The answer, which is prayed to be taken and considered as a cross-bill, further avers " that at some time during the year 1930 or 1931, one James A. Brewer took advantage of the mental condition and age of said respondent, Narcissus Holihan, and of his relation to her, viz.: that of grandson, and got her to sign a paper purporting to deed said land to the said James A. Brewer, and said respondent through her guardian is informed and believes and therefore charges that said James A. Brewer executed some sort of deed or instrument in writing purporting to convey said land to said complainant, Bruce A. Hood. Respondents and cross complainants further aver that at the time of the purported execution and delivery of said paper purporting to deed said land to said James A. Brewer, said Narcissus Holihan was non compos mentis, and said James A. Brewer had knowledge of her said condition at said time." The answer and cross-bill further aver that there was no consideration for the execution and delivery of said paper purporting to convey said land to said James A. Brewer. The defendant Narcissus Holihan does not, in her cross-bill, offer to do equity. (Italics supplied.)
The complainant (respondent to the crossbill) demurred on grounds, among others, that the above-italicized averments are insufficient to show fraud or undue Influence, as a predicate for the cancellation of the instrument of writing procured by said James A. Brewer from Mrs. Holihan purporting to convey said land to him.
This contention may be conceded; nevertheless the averments of the cross-bill are sufficient, if they are sustained by the proof, to entitle Mrs. Holihan to the relief which she prays. If, as alleged in the cross-bill, she was insane at the time said writing was executed, and the said James A. Brewer paid nothing for the execution of the deed, and he procured the execution of the deed with notice or knowledge of her insanity, he did not, "in good faith, and for a valuable consideration, purchase real estate from an insane person," and the transaction was not within the protection of the statute, Code 1923, § 6822, and the deed was and is void. Code of 1923, § 6824; Thomas et al. v. Holden, 191 Ala. 142, 67 So. 992; Hale v. Hale, 201 Ala. 28, 75 So. 150; Beaty et al. v. Washam et al., 205 Ala. 92, 87 So. 337.

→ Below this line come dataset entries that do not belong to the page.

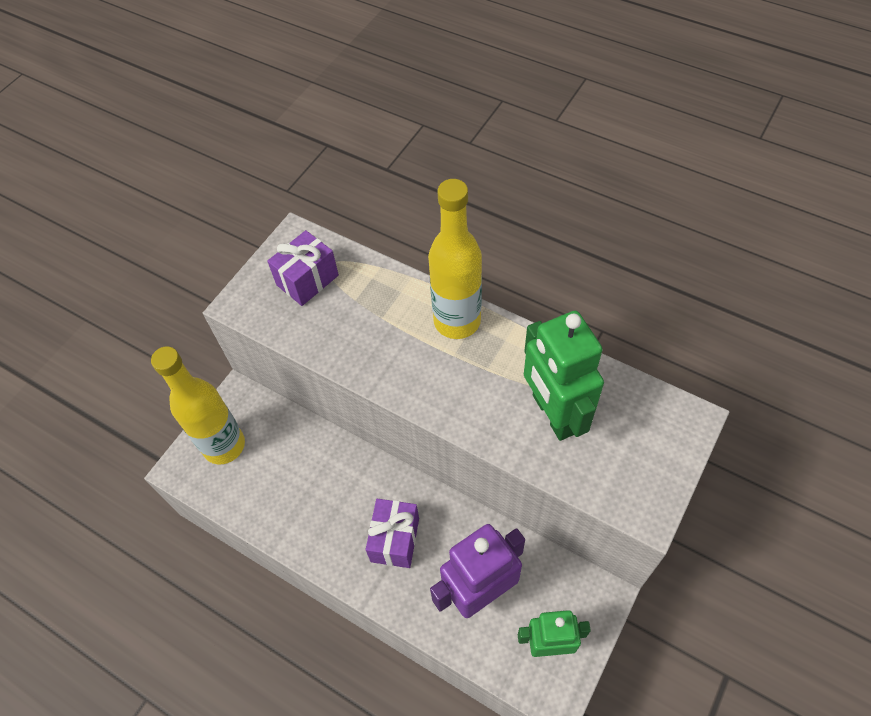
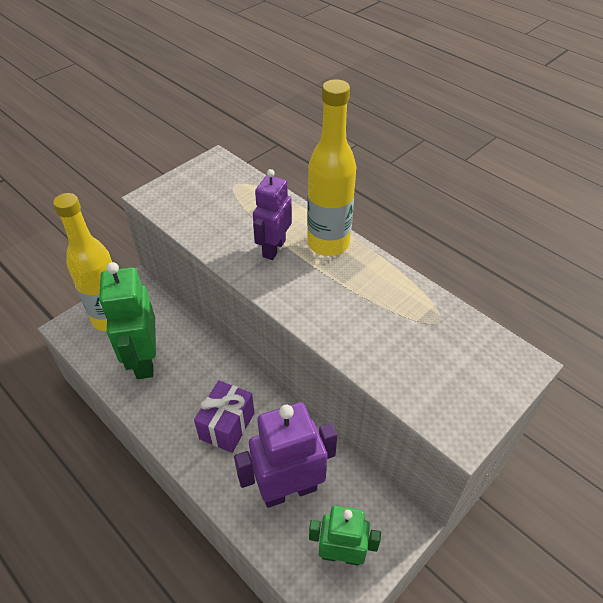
camera: 10 degrees right, 10 degrees down
purple gift [267,230,339,306] -> none
green robot [524,311,604,441] -> green robot moved to [99,262,156,379]
none -> purple robot [253,169,292,260]

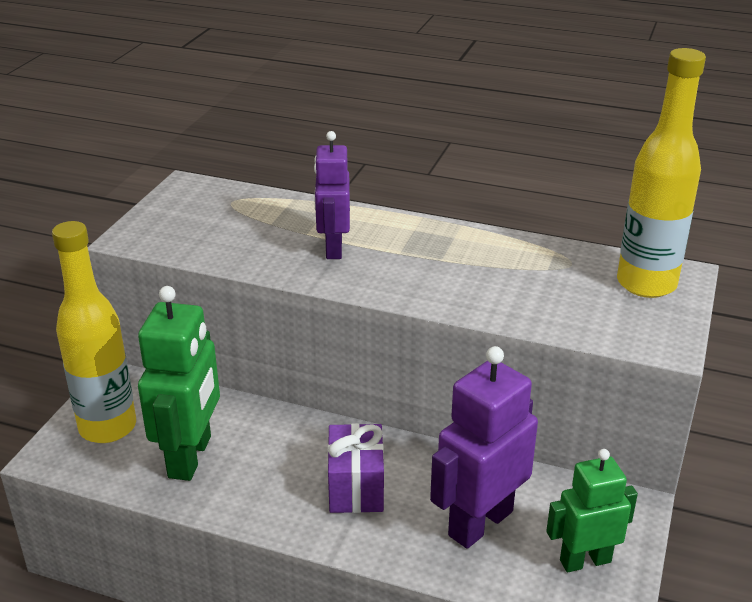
camera: 25 degrees left, 15 degrees down
green robot [99,262,156,379] -> green robot turned 135 degrees counterclockwise [138,286,220,481]
yellow bottle [307,79,356,256] -> yellow bottle moved to [617,48,706,298]

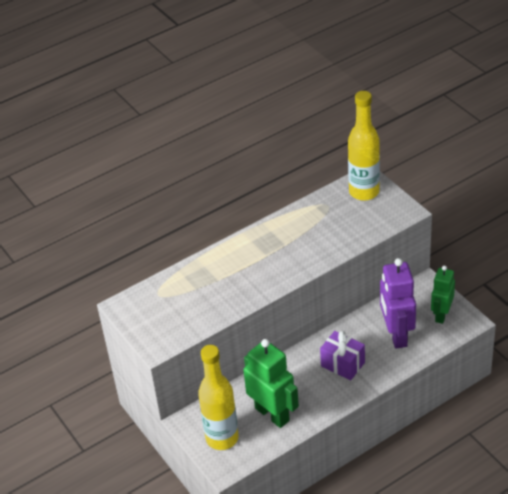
camera: 50 degrees left, 10 degrees up
purple robot [314,131,350,259] -> none

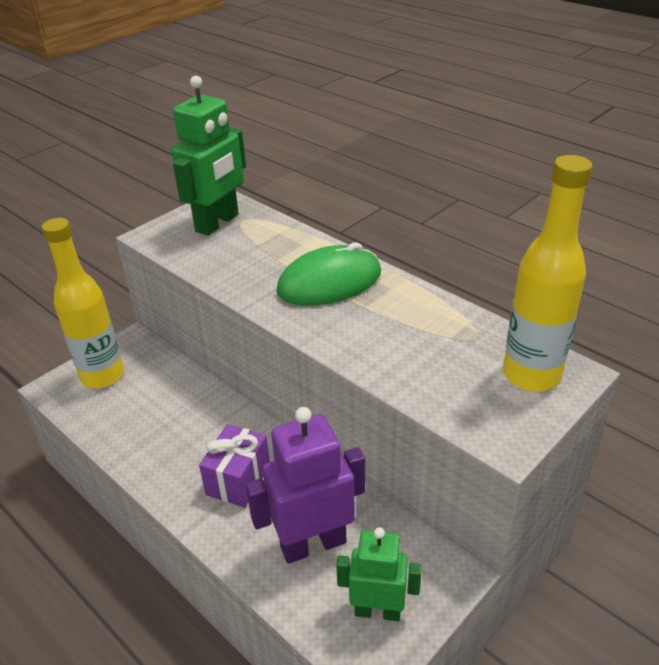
camera: 75 degrees right, 5 degrees down
green robot [243,339,299,428] -> green robot moved to [171,76,246,236]
none -> green mouse [276,242,381,306]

The grantee of James A. Brewer, though he paid value and was without knowledge or notice of Mrs. Holligan's insanity, received no better or higher title than his grantor. Alexander et al. v. Livingston, 210 Ala. 420, 98 So. 281.
Taking the averments of the crossbill as true, which must be done on demurrer, the alleged conveyance from Mrs. Holligan to James A. Brewer was a cloud on her title and she was entitled to its cancellation.
Conceding, for the purpose of this decision, that a defendant, who has been brought into court through its process, must in any case offer to do equity, such offer certainly is not essential to the equity of a cross-bill which is purely defensive, and alleges that nothing was paid by the alleged grantee and nothing received by the complaining defendant. Sims, Ch. Pr. § 643. The court in Thomas et al. v. Holden, supra, was dealing with an original bill, which showed that the parties under whom the complainants claimed had received value.
The decree overruling the demurrers to the cross-bill was free from error.
Affirmed.
ANDERSON, C. J., and THOMAS and KNIGHT, JJ., concur.